Social oppression and injustice are also the main concerns of Harper Lee's To Kill A Mockingbird at Edinburgh's Royal Lyceum. The whiff of racial prejudice lingers like stale sweat in the late summer air of small-town Alabama in 1935.

Director Caroline Hall and designer Neil Irish set out their stall in a familiar world of stormboarded front porches and peachy lighting. A steeply raked dusty road leads off into the middle distance in the manner of an old Hollywood sound set.

In Christopher Sergal's adaptation, the story is as compelling as ever, but there is a significant change in its primary point of view. The novel and the film are both told in the first person, but the stage play is necessarily more open. We may be more removed from Scout, but we're closer to her father, and their developing relationship is no less moving for acquiring more objective weight.

The production is as good as one is likely to see from a non-American cast. Paul Birchard has done wonders as the dialect coach and Caroline Hall has drawn performances of affecting sincerity from her cast, not least from Pauline Lockhart as Scout and Brian Protheroe as Atticus.

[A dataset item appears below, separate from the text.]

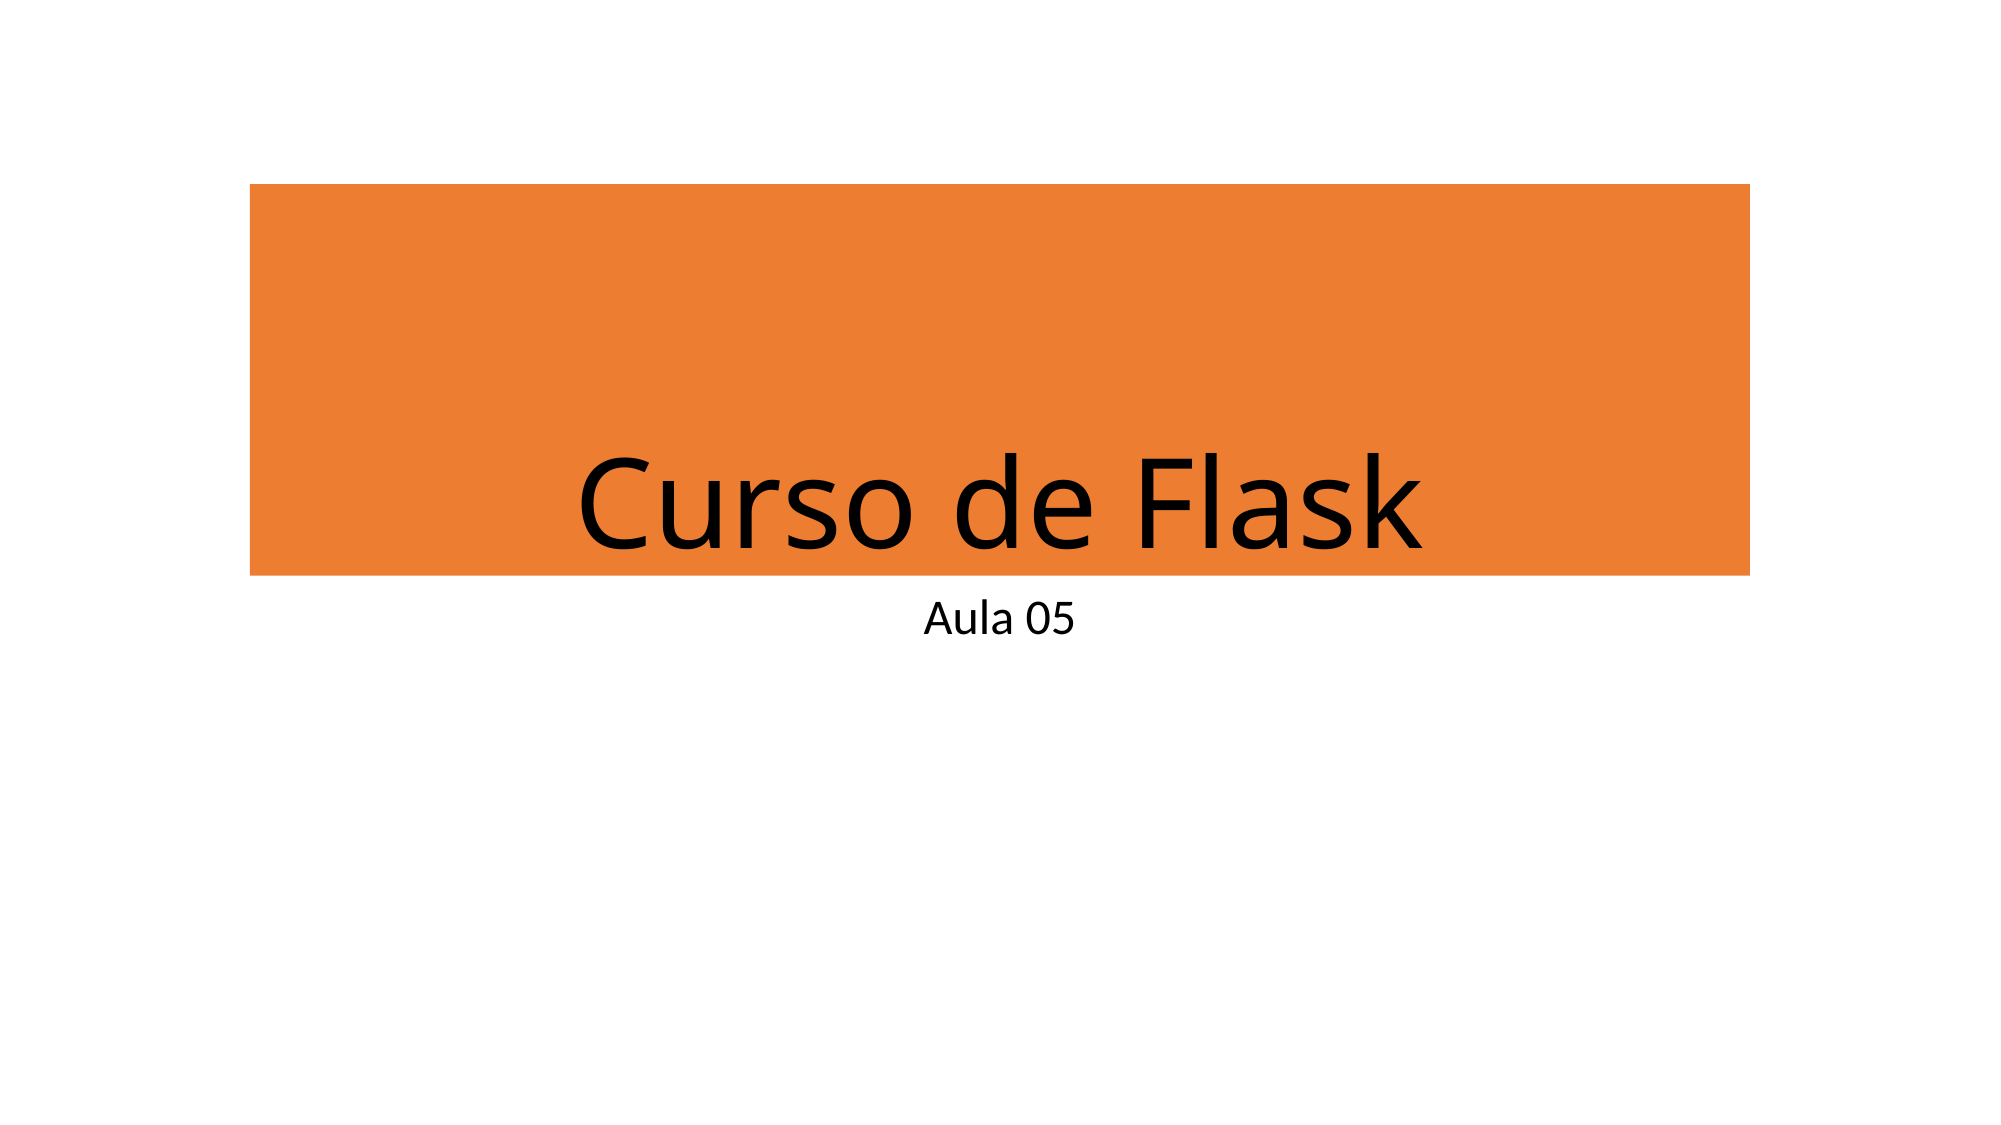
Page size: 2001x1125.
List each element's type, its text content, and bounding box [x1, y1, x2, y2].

title Curso de Flask [249, 184, 1750, 576]
subtitle Aula 05 [249, 590, 1750, 863]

Sue Glover's new play Sacred Hearts opened at the Dundee Rep in a touring production by the Communicado company. It's a story bursting with resonance, inspired by the 1975 occupation of Lyon cathedral by a group of prostitutes whose lives were threatened by police harassment and a serial killer.

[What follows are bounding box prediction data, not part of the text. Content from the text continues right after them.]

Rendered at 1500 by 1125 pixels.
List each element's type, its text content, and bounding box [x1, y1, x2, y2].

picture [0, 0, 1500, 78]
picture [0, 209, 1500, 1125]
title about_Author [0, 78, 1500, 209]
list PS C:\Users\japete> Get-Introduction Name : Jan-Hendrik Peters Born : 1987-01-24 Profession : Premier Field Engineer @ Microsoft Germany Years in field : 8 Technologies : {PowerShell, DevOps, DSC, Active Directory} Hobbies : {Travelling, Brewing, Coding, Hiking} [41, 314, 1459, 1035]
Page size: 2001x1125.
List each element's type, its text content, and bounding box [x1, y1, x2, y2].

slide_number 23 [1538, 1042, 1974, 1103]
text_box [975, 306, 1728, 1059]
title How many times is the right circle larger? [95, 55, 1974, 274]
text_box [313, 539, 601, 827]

Somehow, though, the play never achieves its promise. The story of the occupation lacks an essential narrative drive and the characterisation seems too much drawn from stock types. From a Scottish cast of impeccable pedigree, Fiona Bell's pugnacious Therese and Gerry Mulgrew's misogynistic detective stand out, but Sacred Hearts has the air more of an interesting work-in-progress than a fully realised drama.

'To Kill A Mockingbird' is at the Royal Lyceum Theatre, Edinburgh, until 5 March (Box office: 031-229 9697); 'Sacred Hearts' tours Scotland until 3 April; then at London's Drill Hall from 4-23 April (info: 031-228 5465).